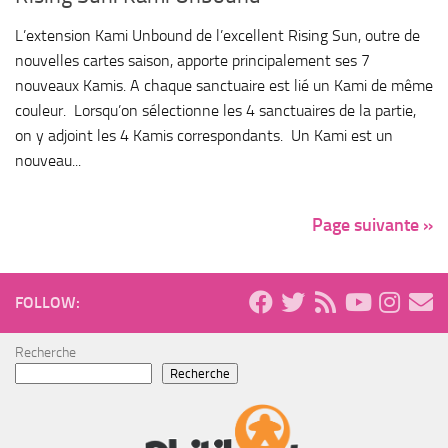
L’extension Kami Unbound de l’excellent Rising Sun, outre de
nouvelles cartes saison, apporte principalement ses 7
nouveaux Kamis. A chaque sanctuaire est lié un Kami de même
couleur. Lorsqu’on sélectionne les 4 sanctuaires de la partie,
on y adjoint les 4 Kamis correspondants. Un Kami est un
nouveau...
Page suivante »
FOLLOW:
Recherche
Recherche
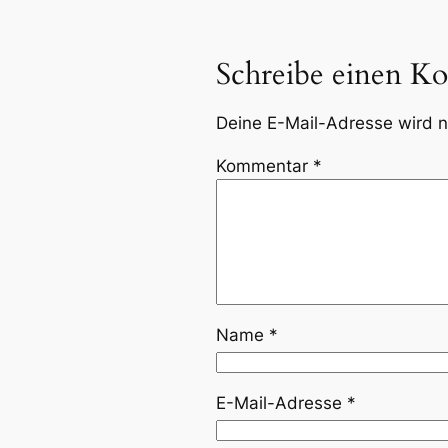
Schreibe einen K
Deine E-Mail-Adresse wird ni
Kommentar
*
Name
*
E-Mail-Adresse
*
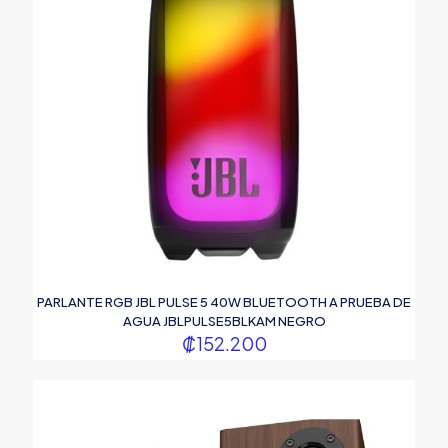
PARLANTE RGB JBL PULSE 5 40W BLUETOOTH A PRUEBA DE
AGUA JBLPULSE5BLKAM NEGRO
₡
152.200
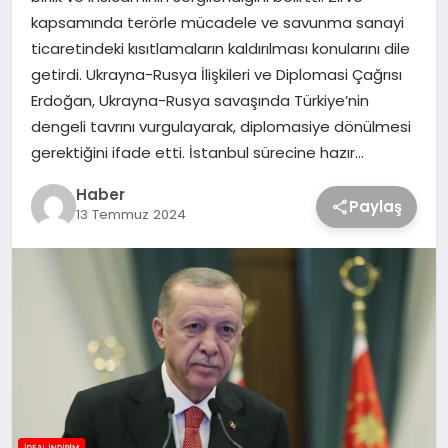
kapsamında terörle mücadele ve savunma sanayi
ticaretindeki kısıtlamaların kaldırılması konularını dile
getirdi. Ukrayna-Rusya İlişkileri ve Diplomasi Çağrısı
Erdoğan, Ukrayna-Rusya savaşında Türkiye’nin
dengeli tavrını vurgulayarak, diplomasiye dönülmesi
gerektiğini ifade etti. İstanbul sürecine hazır…
Haber
Paylaş
13 Temmuz 2024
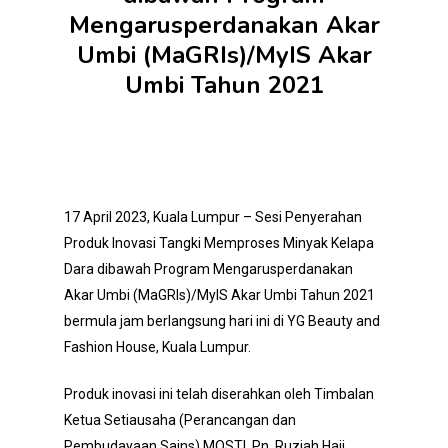
Mengarusperdanakan Akar
Umbi (MaGRIs)/MyIS Akar
Umbi Tahun 2021
17 April 2023, Kuala Lumpur – Sesi Penyerahan
Produk Inovasi Tangki Memproses Minyak Kelapa
Dara dibawah Program Mengarusperdanakan
Akar Umbi (MaGRIs)/MyIS Akar Umbi Tahun 2021
bermula jam berlangsung hari ini di YG Beauty and
Fashion House, Kuala Lumpur.
Produk inovasi ini telah diserahkan oleh Timbalan
Ketua Setiausaha (Perancangan dan
Pembudayaan Sains) MOSTI, Pn. Ruziah Haji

- - - -

:: Exercise prompt ::
When printing the entries, leave out the images and keep everything else exact.

:: Solution for this problem ::
L’extension Kami Unbound de l’excellent Rising Sun, outre de
nouvelles cartes saison, apporte principalement ses 7
nouveaux Kamis. A chaque sanctuaire est lié un Kami de même
couleur. Lorsqu’on sélectionne les 4 sanctuaires de la partie,
on y adjoint les 4 Kamis correspondants. Un Kami est un
nouveau...
Page suivante »
FOLLOW:
Recherche
Recherche
Schreibe einen K
Deine E-Mail-Adresse wird ni
Kommentar
*
Name
*
E-Mail-Adresse
*
PARLANTE RGB JBL PULSE 5 40W BLUETOOTH A PRUEBA DE
AGUA JBLPULSE5BLKAM NEGRO
₡
152.200
kapsamında terörle mücadele ve savunma sanayi
ticaretindeki kısıtlamaların kaldırılması konularını dile
getirdi. Ukrayna-Rusya İlişkileri ve Diplomasi Çağrısı
Erdoğan, Ukrayna-Rusya savaşında Türkiye’nin
dengeli tavrını vurgulayarak, diplomasiye dönülmesi
gerektiğini ifade etti. İstanbul sürecine hazır…
Haber
Paylaş
13 Temmuz 2024
Mengarusperdanakan Akar
Umbi (MaGRIs)/MyIS Akar
Umbi Tahun 2021
17 April 2023, Kuala Lumpur – Sesi Penyerahan
Produk Inovasi Tangki Memproses Minyak Kelapa
Dara dibawah Program Mengarusperdanakan
Akar Umbi (MaGRIs)/MyIS Akar Umbi Tahun 2021
bermula jam berlangsung hari ini di YG Beauty and
Fashion House, Kuala Lumpur.
Produk inovasi ini telah diserahkan oleh Timbalan
Ketua Setiausaha (Perancangan dan
Pembudayaan Sains) MOSTI, Pn. Ruziah Haji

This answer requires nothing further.